Happy Sunday Everyone!  OK, I decided to do a little research after reading a facebook post (myth) about plastic water bottles, UGHG! ERRRR! I have a real dislike for plastic water bottles. I believe we are all entitled to safe drinking water for FREE and those little bottles drive me crazy. Nothing would please me more than to phase them out due to a health risk, but that is another post.
Does this look familiar?
For this post, I will not use my own words, but rather site some articles from trusted sources.

First, debunking the water bottle myth, you can learn more about other circulated myths HERE or from SNOPES:

Cancer myth:

Plastics used for food storage and cancer

(pdf 140kb)

Origin of the myth

Recently, several emails were forwarded warning that Sheryl Crowe had developed breast cancer by leaving her bottle of water in the car. The email claims that plastic bottles and food containers contain chemicals called dioxins which cause reproductive and developmental problems, liver damage and cancer.

Current evidence

Dioxins are organic environmental pollutants released by burning of waste, especially
PVC and aromatic compounds commonly used in hospitals. These dioxins, after being
released into the atmosphere, are taken up by fish and animals and stored in fat.
People are exposed to dioxins most by eating meat and fish that is high in fat.

 But should we be concerned about ingesting the Dioxin in the first place:

Frequently Asked Questions About Dioxin and Food from an article CHEJ _ Center for Health, Environment & Justice.

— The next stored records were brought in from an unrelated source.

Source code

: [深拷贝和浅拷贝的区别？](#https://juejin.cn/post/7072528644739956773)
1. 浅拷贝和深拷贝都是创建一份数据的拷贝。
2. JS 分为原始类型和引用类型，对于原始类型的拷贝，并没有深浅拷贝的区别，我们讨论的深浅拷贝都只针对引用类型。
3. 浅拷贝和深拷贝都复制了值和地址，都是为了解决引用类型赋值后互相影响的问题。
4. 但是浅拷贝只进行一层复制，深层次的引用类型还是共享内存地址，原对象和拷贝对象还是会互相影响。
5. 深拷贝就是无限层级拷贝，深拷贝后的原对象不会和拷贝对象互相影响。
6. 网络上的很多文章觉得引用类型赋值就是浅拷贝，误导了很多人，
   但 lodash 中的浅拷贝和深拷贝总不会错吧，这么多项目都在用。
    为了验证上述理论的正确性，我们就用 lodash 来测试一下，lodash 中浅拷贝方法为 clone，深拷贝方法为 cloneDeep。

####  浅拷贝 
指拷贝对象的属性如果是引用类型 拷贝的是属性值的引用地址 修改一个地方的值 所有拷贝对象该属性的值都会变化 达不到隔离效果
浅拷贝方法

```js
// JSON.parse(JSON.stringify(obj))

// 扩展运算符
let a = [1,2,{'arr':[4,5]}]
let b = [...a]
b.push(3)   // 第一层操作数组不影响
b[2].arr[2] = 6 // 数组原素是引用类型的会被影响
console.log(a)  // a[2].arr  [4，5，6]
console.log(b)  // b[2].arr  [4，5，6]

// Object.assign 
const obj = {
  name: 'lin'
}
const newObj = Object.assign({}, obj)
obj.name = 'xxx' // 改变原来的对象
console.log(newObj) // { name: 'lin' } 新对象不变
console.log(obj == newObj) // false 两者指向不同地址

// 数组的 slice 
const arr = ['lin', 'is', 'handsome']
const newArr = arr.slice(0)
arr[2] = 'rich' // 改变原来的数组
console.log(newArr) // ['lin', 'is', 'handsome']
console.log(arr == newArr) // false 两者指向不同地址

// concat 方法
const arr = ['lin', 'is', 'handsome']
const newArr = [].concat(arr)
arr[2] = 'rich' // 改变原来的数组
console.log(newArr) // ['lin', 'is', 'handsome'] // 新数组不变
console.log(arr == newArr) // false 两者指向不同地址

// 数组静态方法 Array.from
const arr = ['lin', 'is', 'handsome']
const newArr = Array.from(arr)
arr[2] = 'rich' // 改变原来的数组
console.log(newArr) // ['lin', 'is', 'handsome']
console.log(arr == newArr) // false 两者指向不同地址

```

You can read the entire article HERE
1) Should I be worried about the levels of dioxin in the food supply?
Yes, but just as you should be concerned about eating a healthy diet. The levels of dioxin in our food
Are a concern, especially for nursing infants and young children. The U.S. Environmental Protection
Agency (EPA) needs to do more to reduce industrial emissions of dioxins and to reduce the
Levels of dioxin in food fed to animals as part of large industrial animal operations (see Question
#13 below). In the meantime, we can greatly reduce individual exposure by following the Federal Dietary Guidelines and reducing the intake of saturated fat by choosing meat and dairy products that are lean, low fat, or fat free, and by increasing consumption of fruits, vegetables, and whole grain products.
2) How does dioxin get into our food?
Nearly all of us are exposed to dioxin by eating meat and dairy products.
According to EPA over 90% of human exposure to dioxin occurs through our diet. Dioxin is most prevalent in meat, fish, dairy, and other fatty foods. Our exposure begins as crops are contaminated by airborne dioxins settling onto plants, which cows and other animals eat. The exposures are compounded when animals are given fat-laden feed contaminated with dioxin. At each step, dioxin accumulates in the fat portion of the animal. We then ingest dioxin by eating meat and dairy.

Notice the highest source of Dioxins ingested come from meat, dairy and fish? Well, it ain't necessarily so:

And if you would like to know more about Dioxin from Dr. Greger's AMAZING review of real published studies, click HERE.

Conclusion, Dioxin is a chemical we should be concerned about, but water bottles left in hot cars are not the source nor the reason for concern. Its our FOOD SUPPLY; Meat, Dairy, and Eggs in particular which we should eliminate or seriously limit if we would like to avoid such chemicals.